Start of Block

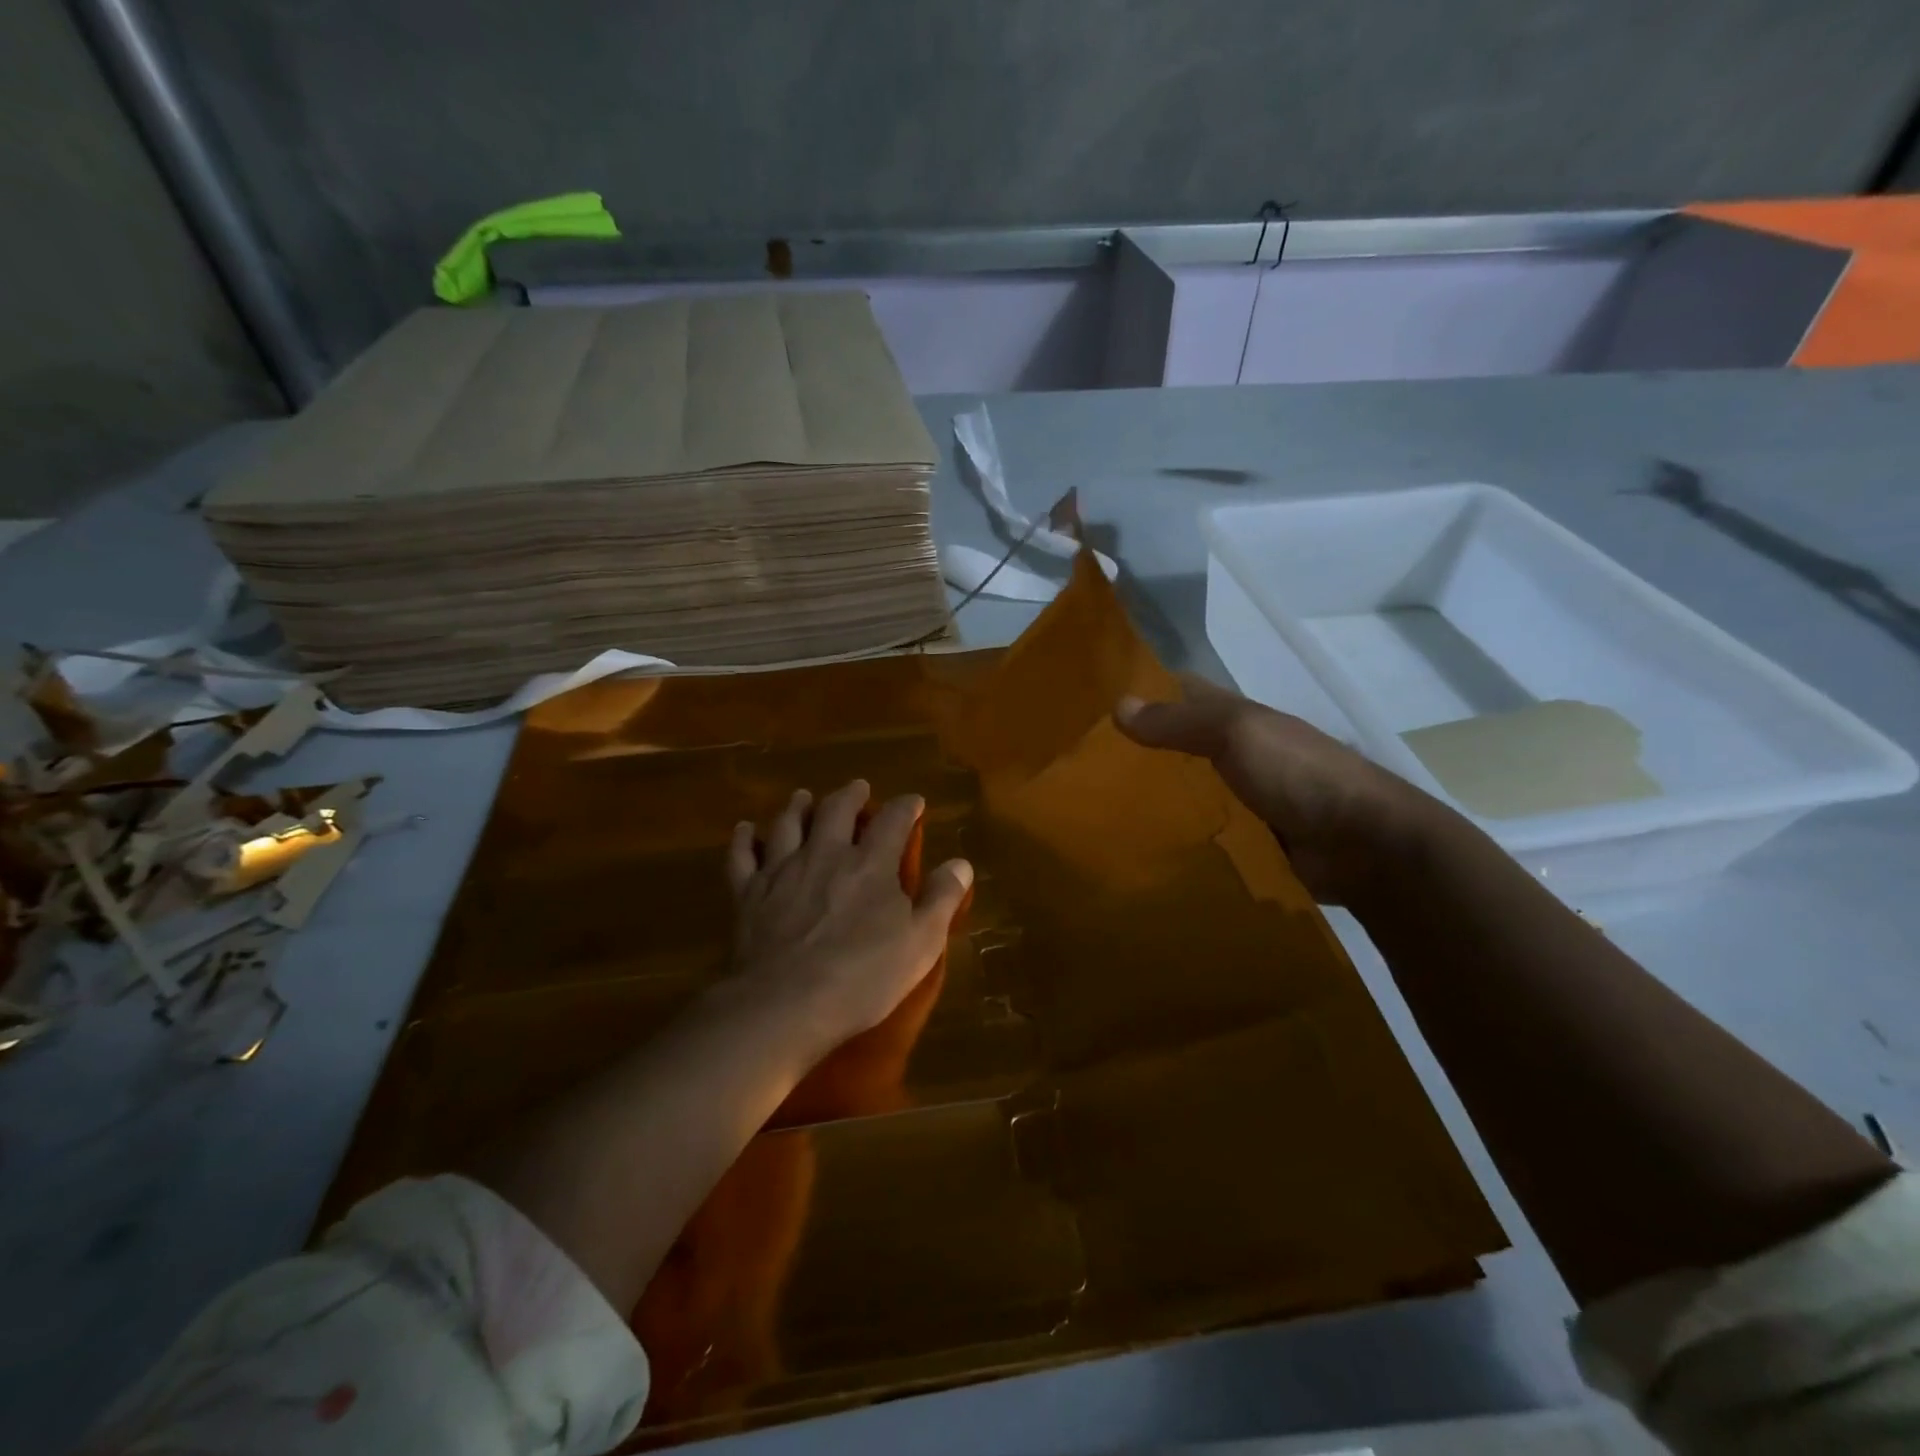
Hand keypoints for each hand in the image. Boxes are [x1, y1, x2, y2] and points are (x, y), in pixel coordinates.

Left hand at [727, 780, 972, 1060]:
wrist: (785, 1004)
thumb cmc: (862, 976)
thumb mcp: (921, 943)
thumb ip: (942, 898)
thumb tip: (961, 862)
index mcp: (871, 864)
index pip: (893, 820)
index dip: (905, 807)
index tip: (913, 802)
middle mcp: (826, 854)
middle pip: (836, 810)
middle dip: (850, 795)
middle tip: (858, 788)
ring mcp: (783, 870)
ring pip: (788, 824)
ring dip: (798, 807)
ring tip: (803, 797)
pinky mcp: (748, 893)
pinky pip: (743, 856)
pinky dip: (745, 839)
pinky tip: (746, 829)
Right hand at [1114, 675, 1454, 905]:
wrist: (1363, 844)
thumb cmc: (1298, 773)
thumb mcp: (1236, 733)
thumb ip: (1178, 722)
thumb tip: (1117, 706)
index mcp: (1237, 718)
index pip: (1182, 693)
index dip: (1144, 691)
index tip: (1094, 704)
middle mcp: (1237, 753)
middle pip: (1178, 746)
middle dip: (1137, 752)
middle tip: (1080, 766)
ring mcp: (1242, 798)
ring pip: (1185, 791)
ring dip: (1152, 799)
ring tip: (1097, 810)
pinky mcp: (1245, 840)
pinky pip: (1199, 832)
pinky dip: (1173, 836)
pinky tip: (1135, 846)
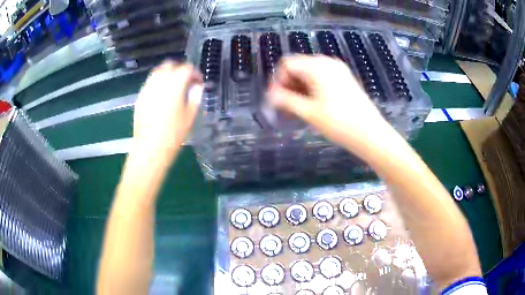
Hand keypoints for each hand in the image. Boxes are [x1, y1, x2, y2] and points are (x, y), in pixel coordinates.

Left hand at [133, 61, 202, 160]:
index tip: (198, 81)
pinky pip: (150, 83)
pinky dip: (158, 82)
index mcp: (174, 87)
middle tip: (186, 80)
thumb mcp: (190, 116)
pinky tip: (161, 95)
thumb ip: (195, 97)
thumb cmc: (173, 135)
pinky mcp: (140, 97)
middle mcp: (159, 84)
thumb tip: (197, 86)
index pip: (186, 69)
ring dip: (167, 74)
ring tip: (173, 86)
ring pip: (158, 72)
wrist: (150, 150)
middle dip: (180, 69)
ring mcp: (147, 89)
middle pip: (170, 65)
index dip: (194, 72)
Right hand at [268, 55, 394, 155]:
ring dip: (299, 88)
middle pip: (298, 67)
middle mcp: (327, 62)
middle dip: (288, 85)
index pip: (287, 64)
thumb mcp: (308, 112)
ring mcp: (338, 70)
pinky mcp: (344, 79)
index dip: (278, 80)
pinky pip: (321, 78)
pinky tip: (312, 105)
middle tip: (285, 107)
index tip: (276, 100)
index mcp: (317, 66)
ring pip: (309, 73)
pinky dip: (312, 88)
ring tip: (297, 109)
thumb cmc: (339, 123)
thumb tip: (269, 96)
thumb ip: (285, 100)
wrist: (371, 134)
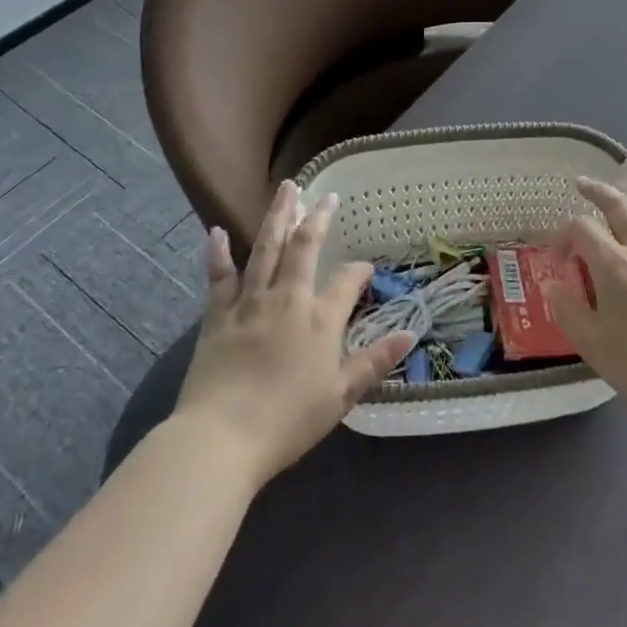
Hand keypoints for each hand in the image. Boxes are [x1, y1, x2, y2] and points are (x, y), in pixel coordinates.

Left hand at [173, 182, 412, 485]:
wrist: (221, 438)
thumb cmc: (287, 421)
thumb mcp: (341, 396)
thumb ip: (375, 361)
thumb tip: (410, 333)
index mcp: (320, 319)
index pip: (346, 281)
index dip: (359, 270)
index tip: (366, 268)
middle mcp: (287, 299)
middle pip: (304, 248)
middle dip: (317, 219)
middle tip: (325, 195)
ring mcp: (249, 302)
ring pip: (266, 249)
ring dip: (277, 216)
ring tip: (287, 188)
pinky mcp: (217, 315)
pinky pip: (219, 276)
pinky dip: (217, 253)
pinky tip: (215, 231)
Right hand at [546, 176, 626, 428]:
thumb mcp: (592, 344)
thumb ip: (568, 311)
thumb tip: (553, 286)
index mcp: (614, 263)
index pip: (582, 228)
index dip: (563, 236)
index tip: (557, 261)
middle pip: (619, 206)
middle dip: (597, 191)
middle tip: (582, 184)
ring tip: (620, 205)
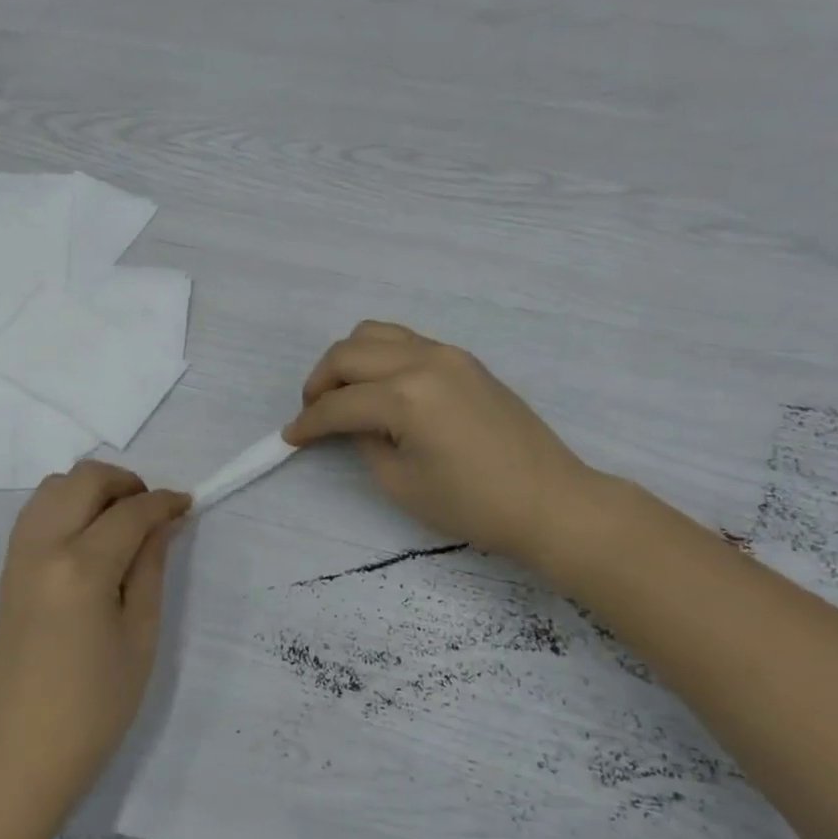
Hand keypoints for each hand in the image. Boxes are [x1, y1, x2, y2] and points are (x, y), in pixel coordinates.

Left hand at [0, 461, 189, 809]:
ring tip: (121, 522)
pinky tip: (90, 539)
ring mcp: (17, 556)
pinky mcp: (7, 570)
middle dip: (125, 483)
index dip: (164, 502)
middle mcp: (42, 548)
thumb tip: (163, 522)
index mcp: (81, 568)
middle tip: (152, 513)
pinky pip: (36, 513)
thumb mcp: (140, 635)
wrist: (24, 750)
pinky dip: (66, 506)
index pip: (129, 512)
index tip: (188, 504)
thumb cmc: (96, 704)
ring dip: (92, 490)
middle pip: (84, 479)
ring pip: (53, 487)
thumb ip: (150, 567)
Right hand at [284, 321, 606, 567]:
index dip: (308, 423)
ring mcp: (448, 354)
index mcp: (406, 396)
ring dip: (348, 361)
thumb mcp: (400, 482)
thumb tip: (351, 422)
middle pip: (348, 353)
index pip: (339, 404)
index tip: (289, 438)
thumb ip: (364, 441)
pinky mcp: (464, 360)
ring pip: (376, 334)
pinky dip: (379, 358)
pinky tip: (379, 390)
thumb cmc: (472, 504)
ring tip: (342, 395)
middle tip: (312, 415)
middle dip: (319, 383)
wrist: (549, 500)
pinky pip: (406, 342)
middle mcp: (423, 360)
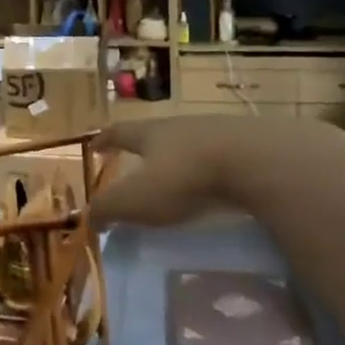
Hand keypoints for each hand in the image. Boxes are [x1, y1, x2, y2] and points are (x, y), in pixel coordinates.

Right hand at [90, 115, 263, 227]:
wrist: (256, 160)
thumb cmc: (186, 177)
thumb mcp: (137, 198)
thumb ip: (109, 208)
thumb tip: (87, 218)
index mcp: (151, 133)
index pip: (119, 132)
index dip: (105, 140)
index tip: (94, 145)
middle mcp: (181, 126)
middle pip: (156, 133)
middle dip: (145, 147)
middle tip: (137, 162)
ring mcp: (218, 132)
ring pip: (191, 143)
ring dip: (181, 157)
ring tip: (178, 175)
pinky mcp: (249, 146)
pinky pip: (223, 157)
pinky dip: (213, 169)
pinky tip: (217, 184)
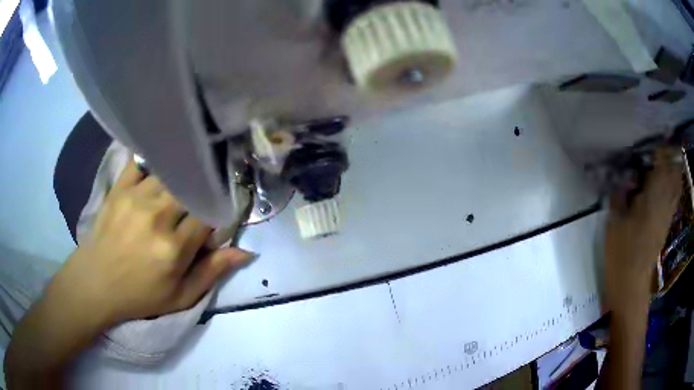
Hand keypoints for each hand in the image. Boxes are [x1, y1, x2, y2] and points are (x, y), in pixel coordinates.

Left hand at [53, 160, 252, 325]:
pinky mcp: (120, 188)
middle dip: (203, 191)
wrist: (95, 283)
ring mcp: (136, 197)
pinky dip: (155, 161)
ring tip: (185, 182)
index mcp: (174, 248)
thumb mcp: (180, 297)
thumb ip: (212, 273)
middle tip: (204, 196)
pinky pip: (142, 162)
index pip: (210, 214)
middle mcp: (157, 216)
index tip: (220, 214)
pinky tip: (162, 165)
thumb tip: (246, 252)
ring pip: (172, 173)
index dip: (220, 211)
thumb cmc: (140, 296)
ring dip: (182, 178)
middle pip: (192, 188)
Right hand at [605, 148, 681, 312]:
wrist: (631, 285)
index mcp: (654, 196)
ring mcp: (668, 212)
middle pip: (674, 168)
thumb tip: (621, 176)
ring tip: (663, 158)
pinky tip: (664, 181)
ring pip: (677, 180)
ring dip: (673, 166)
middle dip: (669, 152)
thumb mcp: (615, 221)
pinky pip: (674, 194)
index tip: (650, 137)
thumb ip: (620, 193)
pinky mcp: (667, 222)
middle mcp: (665, 200)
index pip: (662, 160)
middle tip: (658, 145)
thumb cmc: (622, 253)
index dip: (658, 145)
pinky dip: (673, 182)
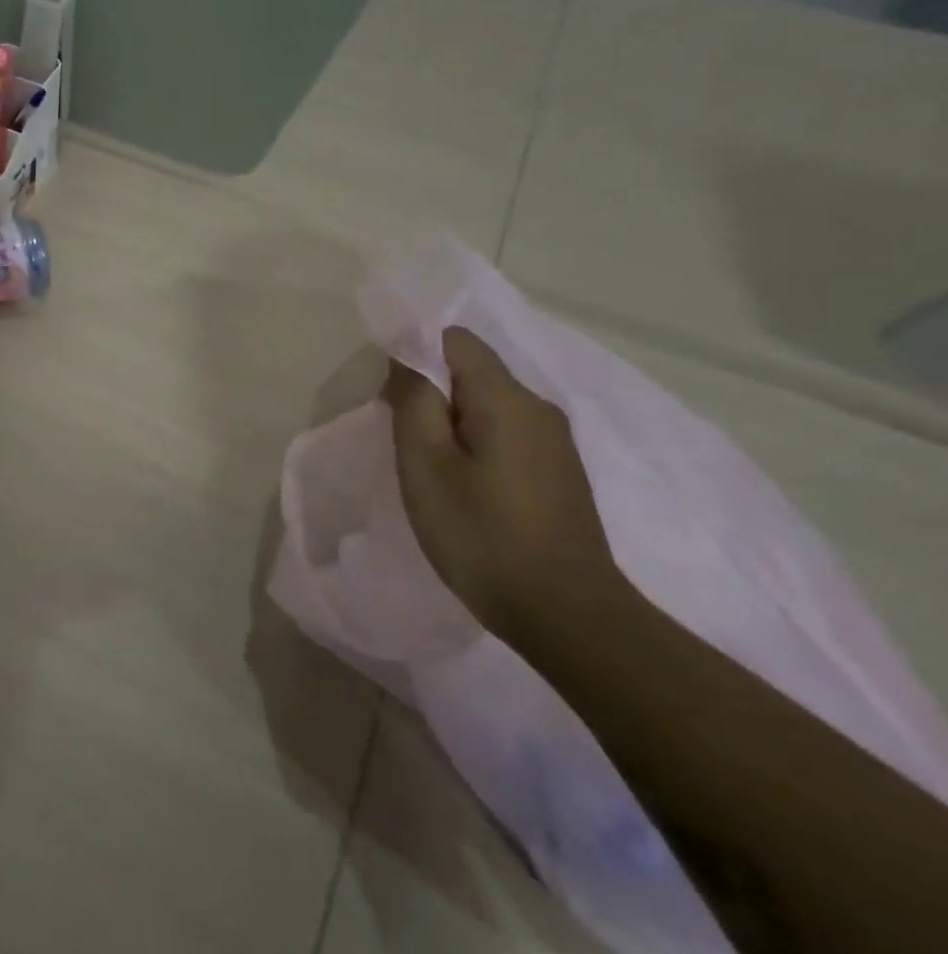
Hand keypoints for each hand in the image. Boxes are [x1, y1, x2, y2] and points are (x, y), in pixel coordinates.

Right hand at [383, 327, 627, 653]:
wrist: (566, 614)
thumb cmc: (481, 534)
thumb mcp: (426, 463)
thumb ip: (413, 400)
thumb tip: (406, 360)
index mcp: (506, 398)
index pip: (455, 339)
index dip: (414, 350)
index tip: (387, 392)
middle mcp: (538, 408)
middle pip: (471, 371)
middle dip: (429, 390)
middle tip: (398, 435)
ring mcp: (554, 442)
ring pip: (486, 405)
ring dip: (449, 421)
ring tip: (424, 465)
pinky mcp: (557, 473)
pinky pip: (504, 434)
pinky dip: (473, 444)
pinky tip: (460, 485)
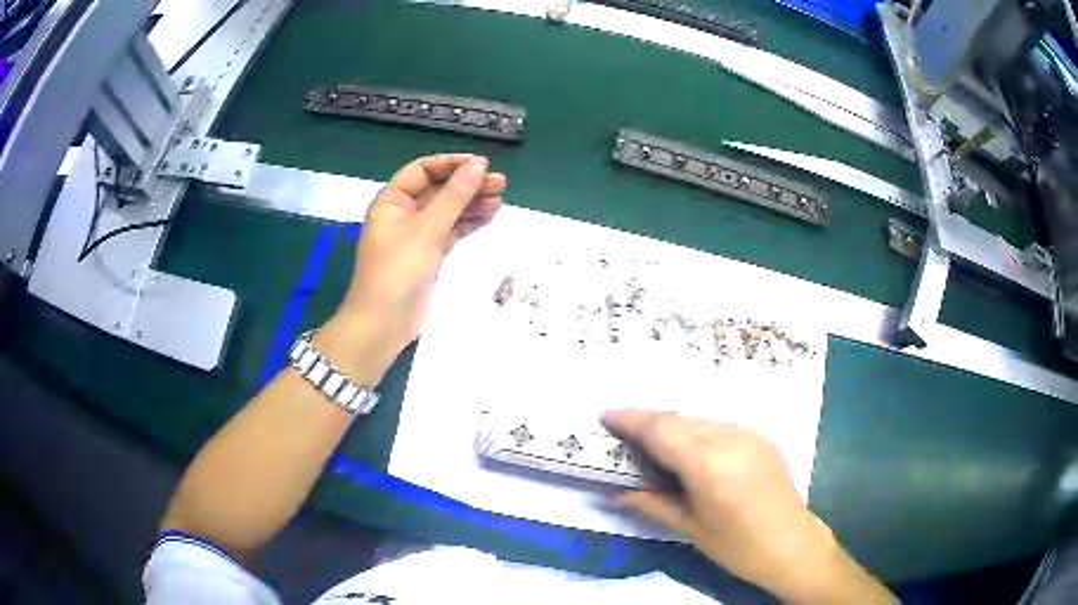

End of Block

**WHAT YOU WILL DO**. Reproduce exactly the lines of the records above from the one with "thumb tip: (961, 862)" to the one with "pinky tip: (746, 829)", both included, and leave out everything else.

**OUTPUT OF THE TASK**.
thumb tip: (961, 862)
index mcp: (871, 864)
index pip: (893, 820)
index dip: (905, 807)
index tip: (913, 802)
middle mcp: (826, 854)
middle pip: (836, 810)
middle dip: (850, 795)
middle tip: (858, 788)
ring mcp: (783, 870)
ring pip: (788, 824)
ring dip: (798, 807)
ring tip: (803, 797)
pinky mcp: (748, 893)
pinky pip: (743, 856)
pinky dip: (745, 839)
pinky tip: (746, 829)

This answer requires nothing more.